In the top or external layer natural or synthetic oils may be used provided they are within the range of specific gravity and refractive index in order to enhance the depth-in-gloss values. Suitable materials include mineral oils, silicone oils, vegetable oils, cotton seed oil, etc.
Optional ingredients for incorporation into any specific layer or every layer of the film coating would be determined by the ultimate use desired. Emulsifiers or surfactants are selected for their ability to decrease the surface tension between the layers and their effect on the overall viscosity, refractive index, and specific gravity of either layer. It should also be noted that the liquid polysiloxane copolymer layer and the liquid dimethyl silicone layer may contain emulsifier or surfactant or may form an interface between the layers. The latter occurs in the present invention with the water repelling fluorinated polymer. It is preferred that added amounts of emulsifier or surfactant to be minimal so as to minimize the possibility of undesirable effects. Furthermore, the polysiloxane copolymer component of the present invention functions as an emulsifier.
The coating compositions of the present invention can either be oil-in-water dispersion or water-in-oil dispersion. The term "dispersion" as used herein broadly encompasses systems wherein the oil phase as an emulsion, as a colloidal suspension, as a solute, or a combination thereof, i.e., partially in solution and partially in emulsion form.
In accordance with the present invention suitable solvents include water and conventional hydrocarbons solvents. A wide variety of commercially available isoparaffinc hydrocarbon solvents are available and preferred because they are odor free. Other suitable hydrocarbon include hexane, heptane and "Stoddard" solvents. The various hydrocarbon furthermore, can be used individually or in mixtures.

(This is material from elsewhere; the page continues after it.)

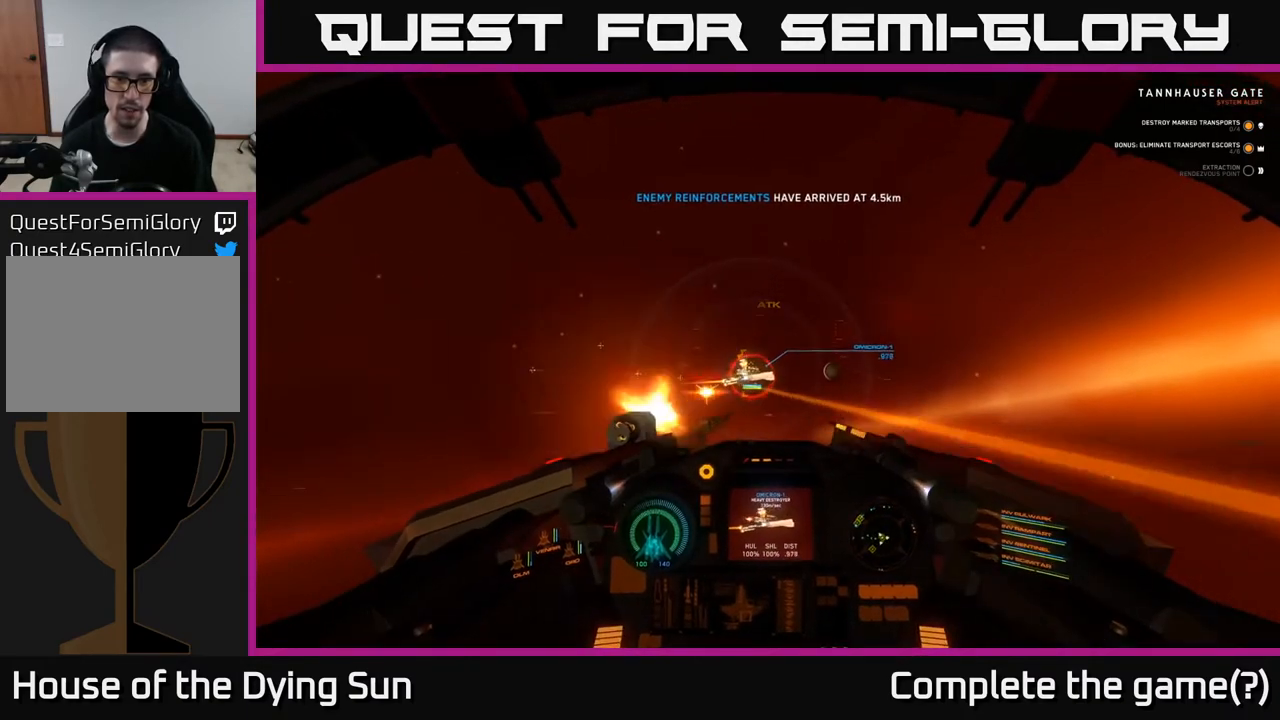
{"buttons": [], "left_stick": "center", "right_stick": "center", "events": [[17, "R2", "up"], [100, "R2", "down"], [117, "left_stick", "right"], [233, "R2", "up"], [267, "left_stick", "center"], [317, "R2", "down"], [450, "R2", "up"], [483, "right_stick", "center"]]}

Suitable hydrocarbon solvents include isoparaffinic hydrocarbons, including C7 to C16 isoparaffinic hydrocarbon sold under the trademark ISOPAR by Exxon Chemicals, Houston, Tex. These isoparaffinic hydrocarbons are branched chained fully saturated hydrocarbons and are characterized by boiling range. These mixtures are available in boiling ranges of from 98° C. to 255° C. and have a refractive index of 1.39 to 1.48. In addition to the isoparaffinic hydrocarbons, low odor petroleum solvent having a boiling range of 195° C. to 250° C., kerosene, pine oil, napthonic and d-limonene are also acceptable. From an odor standpoint, the isoparaffinic hydrocarbons are preferred as these materials are low in odor. However if odor is not a consideration, substantially any of the above solvents can be utilized. For a variety of reasons, it is preferred to utilize certain relatively high boiling point solvents so that the solvent is in contact for some time with the finish and so that the flammability of any product formulated is somewhat reduced. It is preferred to use an isoparaffinic hydrocarbon solvent having a boiling range of from about 98° C. to about 156° C. and most preferably about 116° C.

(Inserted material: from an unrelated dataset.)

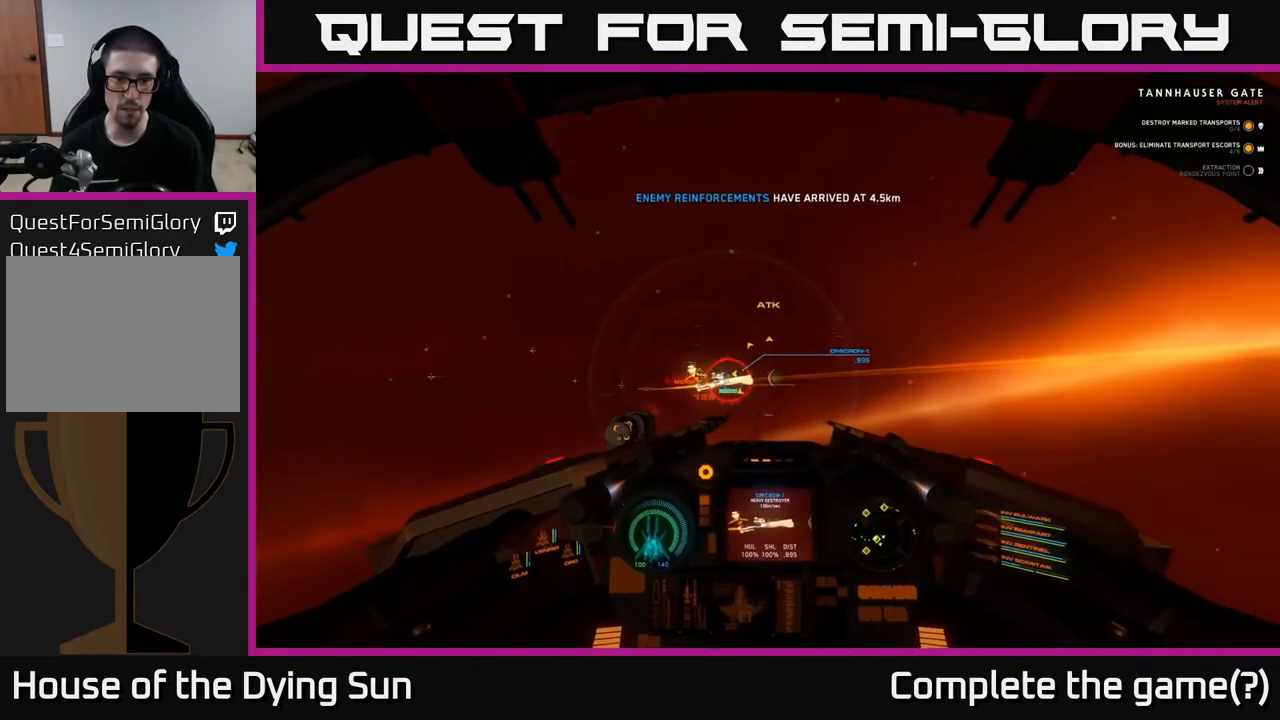
{"buttons": [], "left_stick": "center", "right_stick": "center", "events": [[33, "R2", "down"], [117, "right_stick", "right"], [183, "R2", "up"], [217, "L2", "down"], [317, "R2", "down"], [317, "right_stick", "center"], [433, "R2", "up"], [483, "L2", "up"]]}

Another preferred solvent is Sunpar LW 107 manufactured by Sun Refining and Marketing, Philadelphia, Pa. which is a light paraffinic petroleum distillate having a molecular weight of about 250-300.
The compositions of the present invention also include a mixture of nonionic surfactants. These nonionics are present in minuscule amounts and are present only to help stabilize the emulsion water-out portion of this system. The first component of the nonionic surfactant mixture is a sorbitan surfactant, such as sorbitan monolaurate, sorbitan monooleate, sorbitan trioleate and mixtures thereof.
As an additional nonionic surfactant, it is often desirable to incorporate in a small amount, i.e. from 0.1 to 3% by weight of an ethoxylated sorbitan nonionic such as those sold under the tradename Tweens from ICI America, Wilmington, Del. Suitable nonions include ethoxylated sorbitan monolaurate plus 20 moles of ethylene oxide, ethoxylated sorbitan monopalmitate with 20 moles ethylene oxide, ethoxylated sorbitan monosterate with 20 moles ethylene oxide, ethoxylated sorbitan monooleate with 20 moles ethylene oxide and mixtures thereof. The Tween type ethyoxylated sorbitan nonionics, when combined with the nonethoxylated sorbitan nonionics in appropriate amounts, provide excellent emulsion stability, and increased stain removal performance for the oil-out portion of the emulsion and still retain improved inhibition of soil redeposition. Other nonionic surfactants include the ethoxylated nonylphenols such as Surfonic N series available from Jefferson Chemical, the ethoxylated octophenols, including the TRITON X series available from Rohm and Haas, Philadelphia, Pa. the ethoxylated secondary alcohols such as TERGITOL series available from Union Carbide, Danbury, Conn., the ethyoxylated primary alcohol series, such as the Neodols available from Shell Chemical, Houston, Tex., the polymeric ethylene oxides such as the Pluronics available from BASF Wyandotte. Anionic surfactants such as triethanol amine (TEA) which aids in emulsification may be added.
When a hydrocarbon oil or preferably mineral oil is used in the formulation, it has been found to be advantageous to also use the surfactant polysiloxane polyalkylether copolymer (cetyl dimethicone copolyol) which as a refractive index at 20° C. of 1.437-1.443 and a specific gravity of 0.915-0.945 g/cm3 that is sold under the trademark ABIL EM by Goldschmidt AG of Virginia. A similar product is sold under the trademark TEGOPREN 7008.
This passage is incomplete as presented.